際限なくトップチームに予算を割り当てることができないと定めるUEFA(欧州サッカー連盟)の財務規則により、ある程度は育成に重点が移ってきていたが、エンリケ監督の就任により、若手育成がさらに強調されることになった。エンリケ監督が指導者のキャリアを歩み始めたFCバルセロナは、育成型のクラブだ。

今後、長期的にPSGはどのようなチームに発展していくのだろうか。育成は結実するまでに時間を要し、まだピッチ上で顕著な変化は見られない。しかし、一貫した哲学とチームの結束を重視するバルセロナ流の指揮官がそこにいるだけで、今いる選手たちへ意図は十分に伝わるだろう。
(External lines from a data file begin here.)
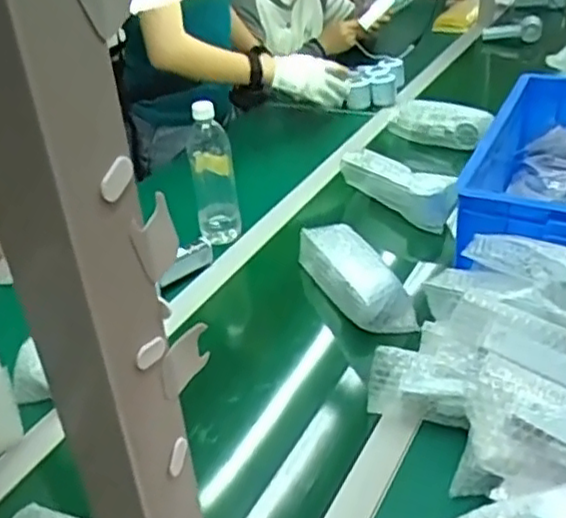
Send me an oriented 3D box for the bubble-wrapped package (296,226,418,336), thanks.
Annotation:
[{"bbox_3d":[0.096,0.019,0.946,0.066,0.066,0.221,-14,35,-18],"label":"bubble-wrapped package"}]

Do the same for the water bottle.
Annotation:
[{"bbox_3d":[-0.107,-0.135,1.067,0.067,0.220,0.056,-6,33,-6],"label":"water bottle"}]

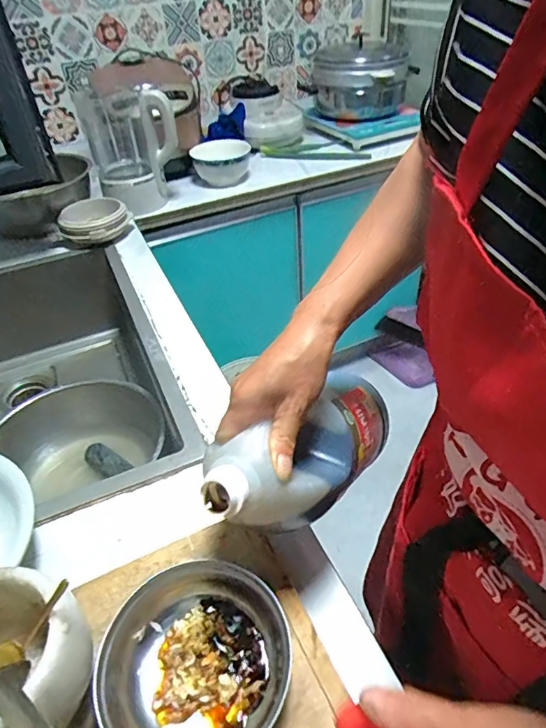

PSG パリ・サンジェルマン・フットボール・クラブ(Paris Saint-Germain Football Club) 1970年にパリFCとスタッド・サンジェルマンが合併して現在の形になった。本拠地はパリ16区にあるサッカー専用スタジアム、パルク・デ・プランス(約48,000人収容)。フランス最高峰リーグ・アン(Ligue 1)で最多13回の優勝を誇る名門クラブ。過去にはブラジル代表ロナウジーニョ、スウェーデン代表ズラタン・イブラヒモヴィッチなどがプレーした。1995-1996シーズンにUEFAカップウィナーズカップを獲得。欧州チャンピオンズリーグの初優勝を目指す。